I Went Out To Buy Bread

First, I felt the wind, running through my fingers. Then, I lifted my arms and greeted it. Hello! I said, making more space between each finger so that the cool air would gush out of me.

It was raining tiny drops of rain, and I enjoyed how my clothes were getting damp even though I couldn’t see the droplets.

My intention in leaving the apartment was buying bread, and yet, as it had been with my walks in the last few weeks, there was no telling where my gut was going to take me.

I was rediscovering my relationship with my gut; I was learning to follow it instead of the navigator in my phone. I was getting lost often, seeing new angles, discovering new streets, and making new connections in my very own neighborhood of four years. Four years seemed like enough time to know a place but the pandemic was convincing me otherwise. My body was spatially mapping out this place for the first time in its life.

I was “walking with no aim”, even when there was an aim. My aims had become excuses to be outside, by-products of wandering around in the streets for a tiny pocket of time.

The wind pushed me through the corridors of my neighborhood. I arrived at the bakery and allowed myself to continue walking till the end of the street, where I saw the arched passageway I had seen before many times. As always, it looked inviting. Pass through me, it whispered. This time, I decided to accept the invitation.

Pass through me, it whispered.

I crossed the street and walked through the silent and deserted arch to find myself at a big courtyard, an impasse. I wondered what courtyard (that leads nowhere) would have such a mighty entrance.

My eyes traveled around the space and settled on the building in the far corner. As I walked up to it, the building twinkled at me with a sign on its wall, with letters printed on a metal plaque:

Because they were born Jewish, in the courtyard of this building, a few hundred people were arrested in the 16th of July 1942 by the French Vichy Police, from the neighborhoods of Belleville, Couronne and Ménilmontant, during the Vel’ d'Hiv’ Roundup, to be sent to Auschwitz and be victims to the Nazi barbarianism.
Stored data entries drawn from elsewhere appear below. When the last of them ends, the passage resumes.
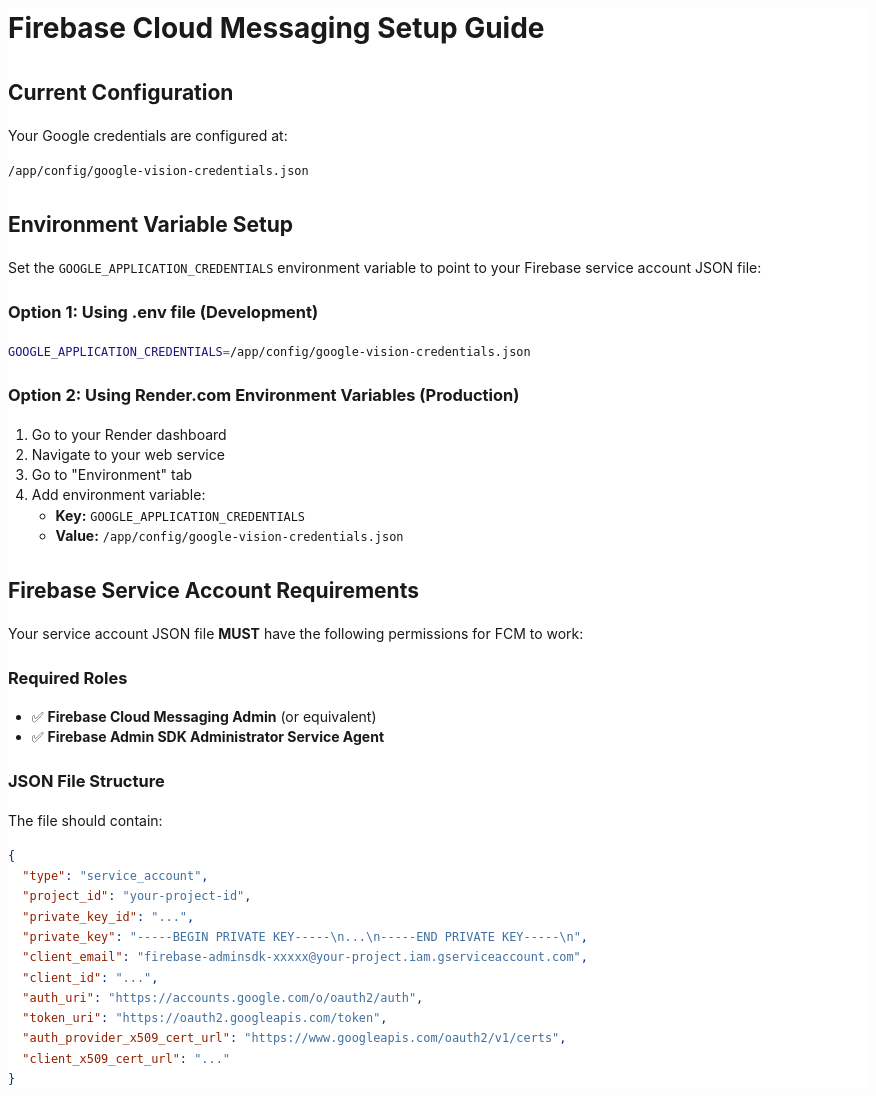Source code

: # Firebase Cloud Messaging Setup Guide

## Current Configuration

Your Google credentials are configured at:
```
/app/config/google-vision-credentials.json
```

## Environment Variable Setup

Set the `GOOGLE_APPLICATION_CREDENTIALS` environment variable to point to your Firebase service account JSON file:

### Option 1: Using .env file (Development)
```bash
GOOGLE_APPLICATION_CREDENTIALS=/app/config/google-vision-credentials.json
```

### Option 2: Using Render.com Environment Variables (Production)
1. Go to your Render dashboard
2. Navigate to your web service
3. Go to "Environment" tab
4. Add environment variable:
   - **Key:** `GOOGLE_APPLICATION_CREDENTIALS`
   - **Value:** `/app/config/google-vision-credentials.json`

## Firebase Service Account Requirements

Your service account JSON file **MUST** have the following permissions for FCM to work:

### Required Roles
- ✅ **Firebase Cloud Messaging Admin** (or equivalent)
- ✅ **Firebase Admin SDK Administrator Service Agent**

### JSON File Structure
The file should contain:
```json
{
  "type": "service_account",
  "project_id": "your-project-id",
  "private_key_id": "...",
  "private_key": "-----BEGIN PRIVATE KEY-----\n...\n-----END PRIVATE KEY-----\n",
  "client_email": "firebase-adminsdk-xxxxx@your-project.iam.gserviceaccount.com",
  "client_id": "...",
  "auth_uri": "https://accounts.google.com/o/oauth2/auth",
  "token_uri": "https://oauth2.googleapis.com/token",
  "auth_provider_x509_cert_url": "https://www.googleapis.com/oauth2/v1/certs",
  "client_x509_cert_url": "..."
}
```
I stood in front of the sign for a while.

I practiced opening my heart to grief.

Remembering the Vel' d'Hiv' Roundup victims

I walked back to the bakery with a deeper internal silence. I picked up our bread from the very friendly lady selling it, along with a colorful little fruit tart to treat ourselves on this quite Sunday. I started walking home, mindfully, my arms and hands full of bread and sweets, attentive to every step, and every movement of my body.

As my ears tuned in to the grief of Philipp Glass, my memory took me on a trip to a rainy evening on Stromboli, when I had left my lover behind at the hostel, and gone on a walk under the rain, adoring the many crazy beautiful flowers of this lost Mediterranean island. I allowed myself to miss how fresh the earth smells as the rain subsides. Here I was smelling the Parisian sidewalks instead.

As I approached my apartment, I came across a tree with pink petals strewn across the pavement around it. I laughed - what a mess it had made! What a beautiful mess! The pavement, almost entirely in pink, looked momentarily relieved from enduring the dust and wind of its usual human and car traffic. It was being adorned with flowers instead.

The pavement, almost entirely in pink
Standing in the middle of the pink petals

I made my way up the hill and I said Bonjour Madame! to the lady who always sits in front of Monoprix, and who always says Bonjour Mademoiselle! to me in a whining voice, which is still much kinder than directly asking for money. I watched her as she looked through the sewage grates, not hearing me, for an important thing she must have dropped. I thanked the weather systems for being warmer - at least she wasn’t cold today.

As I turned the corner, my feet were back on my street, and I had run out of excuses to be outside.

Confinement or not, opportunities to enjoy life were many, including the excuse of going out to buy bread.

The wind, the rain, the secret passageways to history… My walking legs, the city streets, Philipp Glass… The bread, the sweets, the lady at the bakery… My memories of the past, the pink petals on the pavement and the lady at Monoprix… were all there - unmistakably - to find me and touch me.

As I arrived home, with the bread and the tart

Reflection Questions

  1. What small moments of your days have been getting bigger, more meaningful and more memorable to you lately?
  2. What has been finding you and touching you?
  3. What excuses do you make to enjoy life?